Investigations of polyporoid fungi of Tanzania: Taxonomy, transcriptomics and biochemical analyses of Kusaghiporia usambarensis and Piptoporellus baudonii
- Location: Evolutionsbiologiskt centrum Ekmansalen, Zoom-link: https://uu-se.zoom.us/j/65577282772
- Doctoral student: Juma Mahmud Hussein
- Organiser: IOB
- Contact person: Juma Mahmud Hussein
Defense also available via Zoom: https://uu-se.zoom.us/j/65577282772
Polyporoid fungi refers to basidiomycetes with fruiting bodies with the hymenium located to the inner surfaces of pores or narrow tubes. The majority of polyporoids belongs to Polyporales. Most Polyporales are saprobes, but some are plant pathogens. The overall aim of this thesis was to study the taxonomy, systematics and chemistry of the two species Kusaghiporia usambarensis (saprobic) and Piptoporellus baudonii (a plant pathogen) collected from Tanzania, using morphological and molecular approaches, combined with transcriptomics and pharmacognostic investigations.
The main contribution of this thesis includes the description a new genus with the new species K. usambarensis from the Usambara Mountains, Tanzania; investigation of the chemical composition of volatile compounds from this medicinal mushroom; isolation and structure determination of a novel and most abundant peptide in K. usambarensis, and further to elucidate the phylogenetic position of Piptoporellus baudonii (formerly known as Laetiporus baudonii) by using a four molecular markers dataset.
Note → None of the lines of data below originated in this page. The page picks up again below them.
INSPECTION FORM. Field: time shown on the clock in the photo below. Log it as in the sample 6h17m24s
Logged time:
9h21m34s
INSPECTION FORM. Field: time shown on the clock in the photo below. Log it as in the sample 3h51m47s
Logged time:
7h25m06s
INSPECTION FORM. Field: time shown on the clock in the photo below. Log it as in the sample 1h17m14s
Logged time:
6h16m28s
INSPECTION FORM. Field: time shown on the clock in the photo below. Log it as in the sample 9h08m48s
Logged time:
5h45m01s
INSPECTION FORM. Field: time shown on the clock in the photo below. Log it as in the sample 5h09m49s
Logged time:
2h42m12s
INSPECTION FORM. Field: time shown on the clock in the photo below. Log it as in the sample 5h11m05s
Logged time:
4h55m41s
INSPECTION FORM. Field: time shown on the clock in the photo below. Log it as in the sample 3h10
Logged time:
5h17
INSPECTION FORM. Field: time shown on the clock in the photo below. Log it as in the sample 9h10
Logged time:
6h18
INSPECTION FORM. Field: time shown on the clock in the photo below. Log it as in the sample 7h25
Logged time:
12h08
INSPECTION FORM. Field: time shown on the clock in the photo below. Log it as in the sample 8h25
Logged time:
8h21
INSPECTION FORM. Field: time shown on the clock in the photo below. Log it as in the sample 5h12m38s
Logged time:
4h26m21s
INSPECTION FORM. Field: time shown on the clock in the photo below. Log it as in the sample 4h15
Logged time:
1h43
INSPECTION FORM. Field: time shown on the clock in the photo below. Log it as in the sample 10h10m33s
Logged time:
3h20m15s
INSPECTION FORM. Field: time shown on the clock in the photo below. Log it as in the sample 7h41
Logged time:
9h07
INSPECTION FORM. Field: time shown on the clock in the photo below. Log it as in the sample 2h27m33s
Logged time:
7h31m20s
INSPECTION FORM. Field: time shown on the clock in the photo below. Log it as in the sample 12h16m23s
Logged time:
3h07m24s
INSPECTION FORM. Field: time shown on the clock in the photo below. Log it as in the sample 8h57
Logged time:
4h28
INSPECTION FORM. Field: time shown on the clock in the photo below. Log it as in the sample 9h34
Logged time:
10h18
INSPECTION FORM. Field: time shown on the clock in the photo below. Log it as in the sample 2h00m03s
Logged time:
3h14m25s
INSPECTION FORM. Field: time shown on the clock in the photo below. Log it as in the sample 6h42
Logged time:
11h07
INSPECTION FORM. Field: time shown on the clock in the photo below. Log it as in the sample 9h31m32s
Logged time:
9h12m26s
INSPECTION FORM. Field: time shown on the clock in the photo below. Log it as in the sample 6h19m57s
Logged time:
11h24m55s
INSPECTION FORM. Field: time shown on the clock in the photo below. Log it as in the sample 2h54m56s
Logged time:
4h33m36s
Paper I was conducted applying a classical taxonomic approach, including both morphological and phylogenetic analyses, to describe a new genus and species K. usambarensis. Paper II, investigated volatiles and volatile derivatives in dichloromethane extracts of K. usambarensis analysed by GC-MS and NMR spectroscopy. The main elements were phenols, and esters, compounds that may explain the formerly reported antioxidant activity and traditional medicinal use of the mushroom. In paper III, screening of peptides in K. usambarensis revealed a novel cysteine-rich peptide, highly expressed at gene level and the most abundant compound in the fruiting body. Combined LC-MS and transcriptome analyses were used to determine the peptide sequence, and subsequently NMR spectroscopy to determine the 3D structure of the novel peptide, kusaghitide. In paper IV molecular techniques were used to elucidate the phylogenetic position of the parasitic Laetiporus baudonii. Phylogenetic analyses of combined 5.8S, nrLSU, nrSSU, and TEF1 gene sequences placed L. baudonii in the genus Piptoporellus, hence the new combination Piptoporellus baudonii was proposed. This thesis has contributed to build capacity in the fields of mycology, systematics and pharmacognosy in order to reinforce ecological knowledge and ethnopharmaceutical research for future drug discovery in Tanzania and Africa at large.